WORKING DATA:
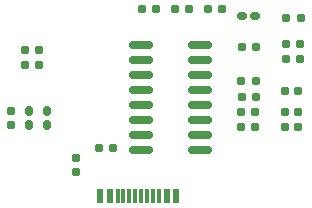
<source format=gbr>
%TF.GenerationSoftware,KiCad,Pcbnew,7.0.9*%
%TF.CreationDate,2024-01-07T11:32:02+01:00*%
%TF.ProjectId,esp32_programmer,65737033-325f-4707-926f-6772616d6d65,rev?*%
%TF.SameCoordinates,Original*%
%TF.FileFunction,Paste,Top*%
%TF.FilePolarity,Positive*%
%FSLAX46Y46*%
G04 Gerber Fmt 4.6, Leading zero omitted, Abs format (unit mm)*
G04 Created by KiCad (PCBNEW 7.0.9) date 2024-01-07 11:32:02*
%MOMM*%
%LPD*%
G01*
G04 APERTURE LIST*
G04 Aperture macros list*
%AMRoundRect*
0 Rectangle with rounded corners*
0 $1 Rounding radius*
0 $2 $3 $4 $5 $6 $7 $8 $9 X,Y pos of 4 corners*
0 Add a 4 corners polygon primitive as box body*
4,1,4,$2,$3,$4,$5,$6,$7,$8,$9,$2,$3,0*
0 Add four circle primitives for the rounded corners*
1,1,$1+$1,$2,$3*
1,1,$1+$1,$4,$5*
1,1,$1+$1,$6,$7*
1,1,$1+$1,$8,$9*
0 Add four rect primitives between the rounded corners*
20,1,$1+$1,$2,$3,$4,$5,0*
20,1,$1+$1,$4,$5,$6,$7,0*
20,1,$1+$1,$6,$7,$8,$9,0*
20,1,$1+$1,$8,$9,$2,$3,0*%
G04 Aperture macros list end*
%ADD10RoundRect,0.160000X0.160000X-0.222500X0.160000X0.222500X-0.160000X0.222500X-0.160000X-0.222500X0*%
%ADD11RoundRect,0.160000X-0.222500X-0.160000X0.222500X-0.160000X0.222500X0.160000X-0.222500X0.160000X0*%
%ADD12RoundRect,0.160000X0.197500X0.160000X-0.197500X0.160000X-0.197500X-0.160000X0.197500X-0.160000X0*%
%ADD13RoundRect,0.160000X-0.160000X0.197500X-0.160000X-0.197500X0.160000X-0.197500X0.160000X0.197500X0*%
%ADD14RoundRect,0.160000X-0.197500X-0.160000X0.197500X-0.160000X0.197500X0.160000X-0.197500X0.160000X0*%
%ADD15RoundRect,0.155000X-0.212500X-0.155000X0.212500X-0.155000X0.212500X0.155000X-0.212500X0.155000X0*%
%ADD16RoundRect,0.150000X0.825000X0.150000X-0.825000X0.150000X-0.825000X-0.150000X0.825000X-0.150000X0*%
%ADD17R,0.600000X1.160000*%
%ADD18R,0.300000X1.160000*%
G04 APERTURE END LIST*
D10*
%TO.C,D3*%
X138000000Y-123322500D03*
X138000000Y-122177500D03*
%TD*%
D11*
%TO.C,D1*%
X154528598Y-114145646D03*
X155673598Y-114145646D03*
%TD*%
D12*
%TO.C,R14*%
X143597500Y-125250000D03*
X142402500Y-125250000D03*
%TD*%
D13*
%TO.C,R1*%
X140500000Y-126152500D03*
X140500000Y-127347500D03*
%TD*%
D12*
%TO.C,R6*%
X150033973Y-113500000D03*
X148838973Y-113500000D03*
%TD*%
D14*
%TO.C,R3*%
X136152500Y-117000000D03*
X137347500Y-117000000D03*
%TD*%
%TO.C,R4*%
X154511533Y-116732859D03*
X155706533Y-116732859D03*
%TD*%
D13*
%TO.C,R9*%
X135000000Y-122152500D03*
X135000000Y-123347500D03*
%TD*%
D15*
%TO.C,C1*%
X158286771Y-116500000D03*
X159421771Y-116500000D03*
%TD*%
D14*
%TO.C,R8*%
X146067814Y-113500000D03*
X147262814Y-113500000D03*
%TD*%
D16*
%TO.C,U1*%
X150975000Y-125445000D03*
X150975000Y-124175000D03*
X150975000Y-122905000D03*
X150975000Y-121635000D03*
X150975000Y-120365000D03*
X150975000Y-119095000D03*
X150975000Y-117825000D03*
X150975000Y-116555000D03*
X146025000Y-116555000D03*
X146025000Y-117825000D03*
X146025000Y-119095000D03*
X146025000Y-120365000D03*
X146025000Y-121635000D03*
X146025000Y-122905000D03*
X146025000Y-124175000D03*
X146025000Y-125445000D03*
%TD*%
D14*
%TO.C,R10*%
X154488229Y-119605610D03*
X155683229Y-119605610D03*
%TD*%
D17*
%TO.C,P1*%
X142550000Y-129365000D03*
X143350000Y-129365000D03*
D18*
X144500000Y-129365000D03*
X145500000Y-129365000D03*
X146000000Y-129365000D03*
X147000000Y-129365000D03*
D17*
X148150000Y-129365000D03*
X148950000Y-129365000D03*
X148950000Y-129365000D03*
X148150000Y-129365000D03*
D18*
X147500000Y-129365000D03*
X146500000Y-129365000D03*
X145000000Y-129365000D03*
X144000000Y-129365000D03*
D17*
X143350000Y-129365000D03*
X142550000Y-129365000D03*
%TD*%
D10*
%TO.C,D2*%
X136500000Y-123322500D03*
X136500000Y-122177500D03*
%TD*%
D12*
%TO.C,R5*%
X152847500Y-113500000D03*
X151652500Y-113500000D03*
%TD*%
D15*
%TO.C,C2*%
X158286771Y-117750000D03*
X159421771Y-117750000D03*
%TD*%
D14*
%TO.C,R12*%
X154484496Y-122236341D03*
X155679496Y-122236341D03*
%TD*%
D15*
%TO.C,C4*%
X158182500Y-122250000D03*
X159317500Y-122250000D03*
%TD*%
D12*
%TO.C,R7*%
X159500000Y-114236187D03*
X158305000Y-114236187D03*
%TD*%
D14*
%TO.C,R11*%
X154500000Y-120965346D03*
X155695000Y-120965346D03*
%TD*%
D12*
%TO.C,R2*%
X137347500Y-118250000D03*
X136152500Y-118250000D03*
%TD*%
D14*
%TO.C,R13*%
X154478195Y-123500000D03*
X155673195Y-123500000D03*
%TD*%
D15*
%TO.C,C5*%
X158182500Y-123500000D03*
X159317500Y-123500000D03*
%TD*%
%TO.C,C3*%
X158182500Y-120440000D03*
X159317500Y-120440000D03*
%TD*%
M02*

</source>
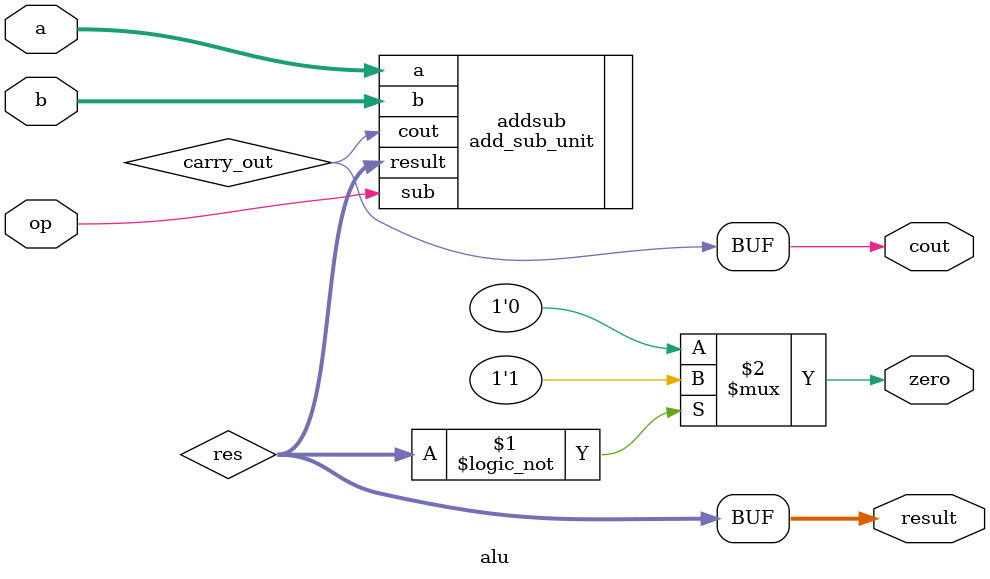
<source format=v>
module alu (
    input [15:0] a,
    input [15:0] b,
    input op,                  // 0 = ADD, 1 = SUB
    output [15:0] result,
    output cout,
    output zero
);

    wire [15:0] res;
    wire carry_out;

    add_sub_unit addsub (
        .a(a),
        .b(b),
        .sub(op),
        .result(res),
        .cout(carry_out)
    );

    assign result = res;
    assign cout = carry_out;

    assign zero = (res == 16'b0) ? 1'b1 : 1'b0;

endmodule

</source>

EXERCISE PROMPT:
Omit the pictures and copy the records above exactly.

RESPONSE TO THIS EXERCISE:
<source format=gbr>
%TF.GenerationSoftware,KiCad,Pcbnew,7.0.9*%
%TF.CreationDate,2024-01-07T11:32:02+01:00*%
%TF.ProjectId,esp32_programmer,65737033-325f-4707-926f-6772616d6d65,rev?*%
%TF.SameCoordinates,Original*%
%TF.FileFunction,Paste,Top*%
%TF.FilePolarity,Positive*%
%FSLAX46Y46*%
G04 Gerber Fmt 4.6, Leading zero omitted, Abs format (unit mm)*
G04 Created by KiCad (PCBNEW 7.0.9) date 2024-01-07 11:32:02*
%MOMM*%
%LPD*%
G01*
G04 APERTURE LIST*
G04 Aperture macros list*
%AMRoundRect*
0 Rectangle with rounded corners*
0 $1 Rounding radius*
0 $2 $3 $4 $5 $6 $7 $8 $9 X,Y pos of 4 corners*
0 Add a 4 corners polygon primitive as box body*
4,1,4,$2,$3,$4,$5,$6,$7,$8,$9,$2,$3,0*
0 Add four circle primitives for the rounded corners*
1,1,$1+$1,$2,$3*
1,1,$1+$1,$4,$5*
1,1,$1+$1,$6,$7*
1,1,$1+$1,$8,$9*
0 Add four rect primitives between the rounded corners*
20,1,$1+$1,$2,$3,$4,$5,0*
20,1,$1+$1,$4,$5,$6,$7,0*
20,1,$1+$1,$6,$7,$8,$9,0*
20,1,$1+$1,$8,$9,$2,$3,0*%
G04 Aperture macros list end*
%ADD10RoundRect,0.160000X0.160000X-0.222500X0.160000X0.222500X-0.160000X0.222500X-0.160000X-0.222500X0*%
%ADD11RoundRect,0.160000X-0.222500X-0.160000X0.222500X-0.160000X0.222500X0.160000X-0.222500X0.160000X0*%
%ADD12RoundRect,0.160000X0.197500X0.160000X-0.197500X0.160000X-0.197500X-0.160000X0.197500X-0.160000X0*%
%ADD13RoundRect,0.160000X-0.160000X0.197500X-0.160000X-0.197500X0.160000X-0.197500X0.160000X0.197500X0*%
%ADD14RoundRect,0.160000X-0.197500X-0.160000X0.197500X-0.160000X0.197500X0.160000X-0.197500X0.160000X0*%
%ADD15RoundRect,0.155000X-0.212500X-0.155000X0.212500X-0.155000X0.212500X0.155000X-0.212500X0.155000X0*%
%ADD16RoundRect,0.150000X0.825000X0.150000X-0.825000X0.150000X-0.825000X-0.150000X0.825000X-0.150000X0*%
%ADD17R,0.600000X1.160000*%
%ADD18R,0.300000X1.160000*%
G04 APERTURE END LIST*
D10*
%TO.C,D3*%
X138000000Y-123322500D03*
X138000000Y-122177500D03*
%TD*%
D11*
%TO.C,D1*%
X154528598Y-114145646D03*
X155673598Y-114145646D03*
%TD*%
D12*
%TO.C,R14*%
X143597500Y-125250000D03*
X142402500Y-125250000D03*
%TD*%
D13*
%TO.C,R1*%
X140500000Y-126152500D03*
X140500000Y-127347500D03*
%TD*%
D12*
%TO.C,R6*%
X150033973Y-113500000D03*
X148838973Y-113500000D03*
%TD*%
D14*
%TO.C,R3*%
X136152500Y-117000000D03*
X137347500Y-117000000D03*
%TD*%
%TO.C,R4*%
X154511533Y-116732859D03*
X155706533Y-116732859D03*
%TD*%
D13*
%TO.C,R9*%
X135000000Y-122152500D03*
X135000000Y-123347500D03*
%TD*%
D15*
%TO.C,C1*%
X158286771Y-116500000D03*
X159421771Y-116500000D03*
%TD*%
D14*
%TO.C,R8*%
X146067814Y-113500000D03*
X147262814Y-113500000D03*
%TD*%
D16*
%TO.C,U1*%
X150975000Y-125445000D03*
X150975000Y-124175000D03*
X150975000Y-122905000D03*
X150975000Y-121635000D03*
X150975000Y-120365000D03*
X150975000Y-119095000D03*
X150975000Y-117825000D03*
X150975000Y-116555000D03*
X146025000Y-116555000D03*
X146025000Y-117825000D03*
X146025000Y-119095000D03*
X146025000Y-120365000D03*
X146025000Y-121635000D03*
X146025000Y-122905000D03*
X146025000Y-124175000D03*
X146025000Y-125445000D03*
%TD*%
D14*
%TO.C,R10*%
X154488229Y-119605610D03*
X155683229Y-119605610D03*
%TD*%
D17*
%TO.C,P1*%
X142550000Y-129365000D03*
X143350000Y-129365000D03*
D18*
X144500000Y-129365000D03*
X145500000Y-129365000D03*
X146000000Y-129365000D03*
X147000000Y-129365000D03*
D17*
X148150000Y-129365000D03*
X148950000Y-129365000D03*
X148950000Y-129365000D03*
X148150000Y-129365000D03*
D18*
X147500000Y-129365000D03*
X146500000Y-129365000D03*
X145000000Y-129365000D03*
X144000000Y-129365000D03*
D17*
X143350000Y-129365000D03*
X142550000Y-129365000D03*
%TD*%
D10*
%TO.C,D2*%
X136500000Y-123322500D03*
X136500000Y-122177500D03*
%TD*%
D12*
%TO.C,R5*%
X152847500Y-113500000D03*
X151652500Y-113500000D03*
%TD*%
D15*
%TO.C,C2*%
X158286771Y-117750000D03*
X159421771Y-117750000D03*
%TD*%
D14*
%TO.C,R12*%
X154484496Y-122236341D03*
X155679496Y-122236341D03*
%TD*%
D15*
%TO.C,C4*%
X158182500Y-122250000D03*
X159317500Y-122250000D03*
%TD*%
D12*
%TO.C,R7*%
X159500000Y-114236187D03*
X158305000Y-114236187D03*
%TD*%
D14*
%TO.C,R11*%
X154500000Y-120965346D03*
X155695000Y-120965346D03*
%TD*%
D12*
%TO.C,R2*%
X137347500Y-118250000D03*
X136152500Y-118250000D03*
%TD*%
D14*
%TO.C,R13*%
X154478195Y-123500000D03*
X155673195Y-123500000D03*
%TD*%
D15*
%TO.C,C5*%
X158182500Y-123500000D03*
X159317500Y-123500000D03*
%TD*%
%TO.C,C3*%
X158182500Y-120440000D03*
X159317500Y-120440000D03*
%TD*%
M02*

</source>
<source format=v>
module alu (
    input [15:0] a,
    input [15:0] b,
    input op,                  // 0 = ADD, 1 = SUB
    output [15:0] result,
    output cout,
    output zero
);

    wire [15:0] res;
    wire carry_out;

    add_sub_unit addsub (
        .a(a),
        .b(b),
        .sub(op),
        .result(res),
        .cout(carry_out)
    );

    assign result = res;
    assign cout = carry_out;

    assign zero = (res == 16'b0) ? 1'b1 : 1'b0;

endmodule

</source>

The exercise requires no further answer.